Rite Aid Corporation (NYSE:RAD) has announced that it would be donating $1.8 million to KidCents Charities, in recognition of customers who get their flu shots this season. As such, a total of 360 KidCents centers would receive a grant of $5,000, so as to improve the overall health and well being of children in their communities. KidCents charities tend to spread hope in their respective communities.
Ken Martindale, the CEO of RAD, claimed that hope is more contagious than flu and that is what KidCents is working to spread. He stated that this was a part of their mission at Rite Aid, to improve the lives of children and offer them a better future. Mr. Martindale also stated that this donation was on behalf of all Rite Aid customers, who received a flu shot this season. He claimed that donations like this help their partner charities in continuing to make a difference.

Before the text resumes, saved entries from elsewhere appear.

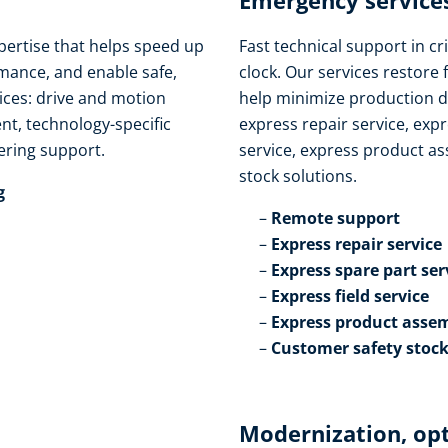
Emergency services
pertise that helps speed up
Fast technical support in cri
ance, and enable safe,
clock. Our services restore 
vices: drive and motion
help minimize production d
t, technology-specific
express repair service, expr
ring support.​
service, express product as
stock solutions.​
​
Remote support​
Express repair service​
Express spare part serv
Express field service ​
Express product assem
Customer safety stock
Modernization, op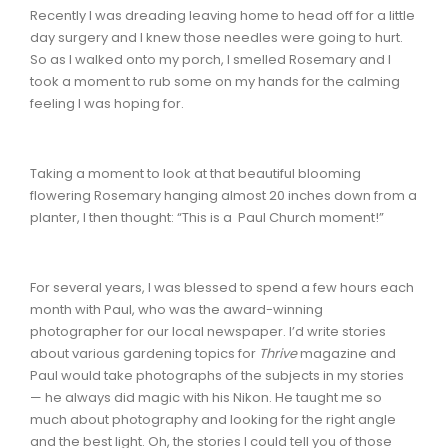
Recently I was dreading leaving home to head off for a little
day surgery and I knew those needles were going to hurt.
So as I walked onto my porch, I smelled Rosemary and I
took a moment to rub some on my hands for the calming
feeling I was hoping for.
Taking a moment to look at that beautiful blooming
flowering Rosemary hanging almost 20 inches down from a
planter, I then thought: “This is a Paul Church moment!”
For several years, I was blessed to spend a few hours each
month with Paul, who was the award-winning
photographer for our local newspaper. I’d write stories
about various gardening topics for
Thrive
magazine and
Paul would take photographs of the subjects in my stories
— he always did magic with his Nikon. He taught me so
much about photography and looking for the right angle
and the best light. Oh, the stories I could tell you of those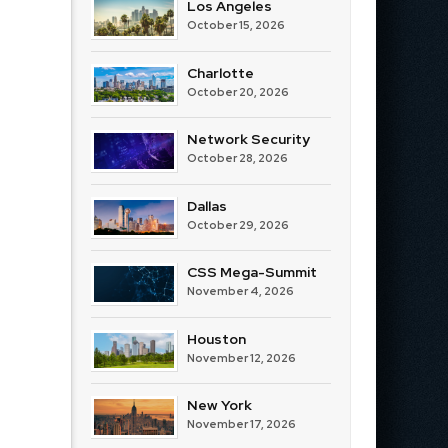
Los Angeles
October 15, 2026
Charlotte
October 20, 2026
Network Security
October 28, 2026
Dallas
October 29, 2026
CSS Mega-Summit
November 4, 2026
Houston
November 12, 2026
New York
November 17, 2026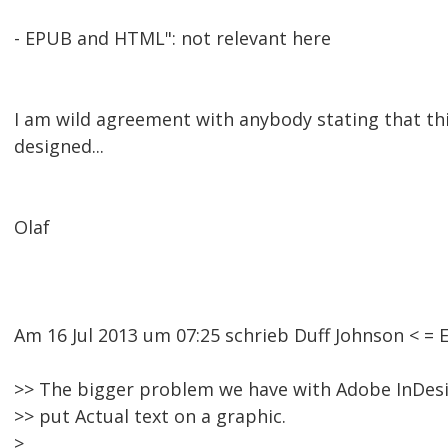
- EPUB and HTML": not relevant here
I am wild agreement with anybody stating that thi
designed...
Olaf
Am 16 Jul 2013 um 07:25 schrieb Duff Johnson < 
>> The bigger problem we have with Adobe InDesign
>> put Actual text on a graphic.
>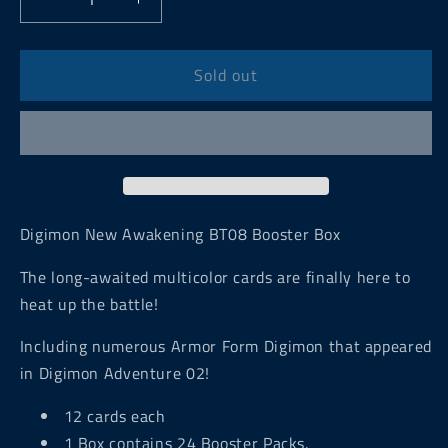
Decrease
Increase
quantity
quantity
for
for
Digimon
Digimon
Sold out
New
New
Awakening
Awakening
BT08
BT08
Booster
Booster
Box
Box
Digimon New Awakening BT08 Booster Box
The long-awaited multicolor cards are finally here to
heat up the battle!
Including numerous Armor Form
Digimon
that appeared
in Digimon Adventure 02!
12 cards each
1 Box contains 24 Booster Packs.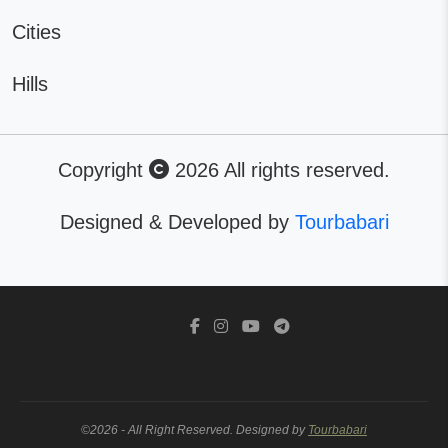
Cities
Hills
Copyright
2026 All rights reserved.
Designed & Developed by
Tourbabari
©2026 - All Right Reserved. Designed by
Tourbabari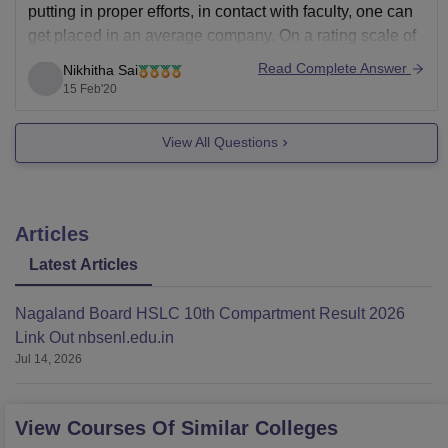
putting in proper efforts, in contact with faculty, one can
get placed in an average company. On a rating scale of
1 to 10, placements rating can be given as 5. Not
Read Complete Answer
Nikhitha Sai
15 Feb'20
View All Questions
Articles
Latest Articles
Nagaland Board HSLC 10th Compartment Result 2026
Link Out nbsenl.edu.in
Jul 14, 2026
View Courses Of Similar Colleges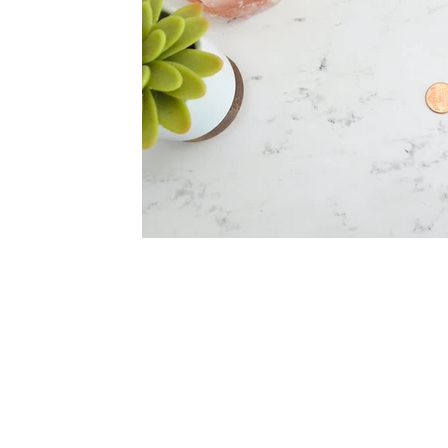
Red Flag Romance
Productivity
Products we 
Stress
What is therapy?
Connection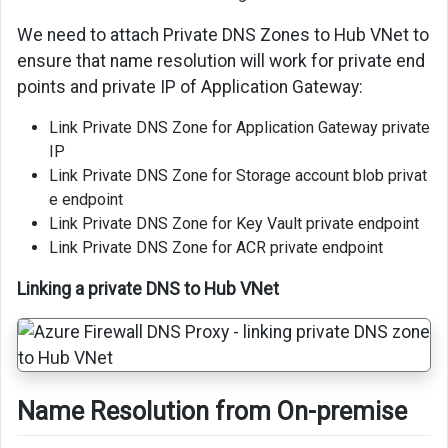
We need to attach Private DNS Zones to Hub VNet to
ensure that name resolution will work for private end
points and private IP of Application Gateway:
Link Private DNS Zone for Application Gateway private
IP
Link Private DNS Zone for Storage account blob privat
e endpoint
Link Private DNS Zone for Key Vault private endpoint
Link Private DNS Zone for ACR private endpoint
Linking a private DNS to Hub VNet
Name Resolution from On-premise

KidCents had been developed by RAD, so as to provide its customers with an opportunity to do more for children. Rite Aid customers are encouraged to round up their purchases to the nearest dollar, with the extra cash going to one of the 360 non-profit partner organizations, including KidCents. It should be noted here that since its inception, in 2001, the company has donated over $27 million to non-profit organizations. This is in addition to, raising over $75 million, for Children’s Hospitals, through efforts with customers, partners and associates.
Recently, the company announced that through December 7, 2016, it would be helping its senior customers, in selecting the right prescription drug plan, for themselves. This is being done as part of their annual enrollment of Medicare Part D. Customers can make use of RAD’s Medicare Advisor tool, to compare the three lowest priced drugs, for their condition. The resources can be accessed for free at any Rite Aid retail location or online.
Rite Aid Corporation (NYSE:RAD) had a trade volume of 18.29 million and lost 3.14% of its share value, during the October 26 trading session, to close at $6.79 per share.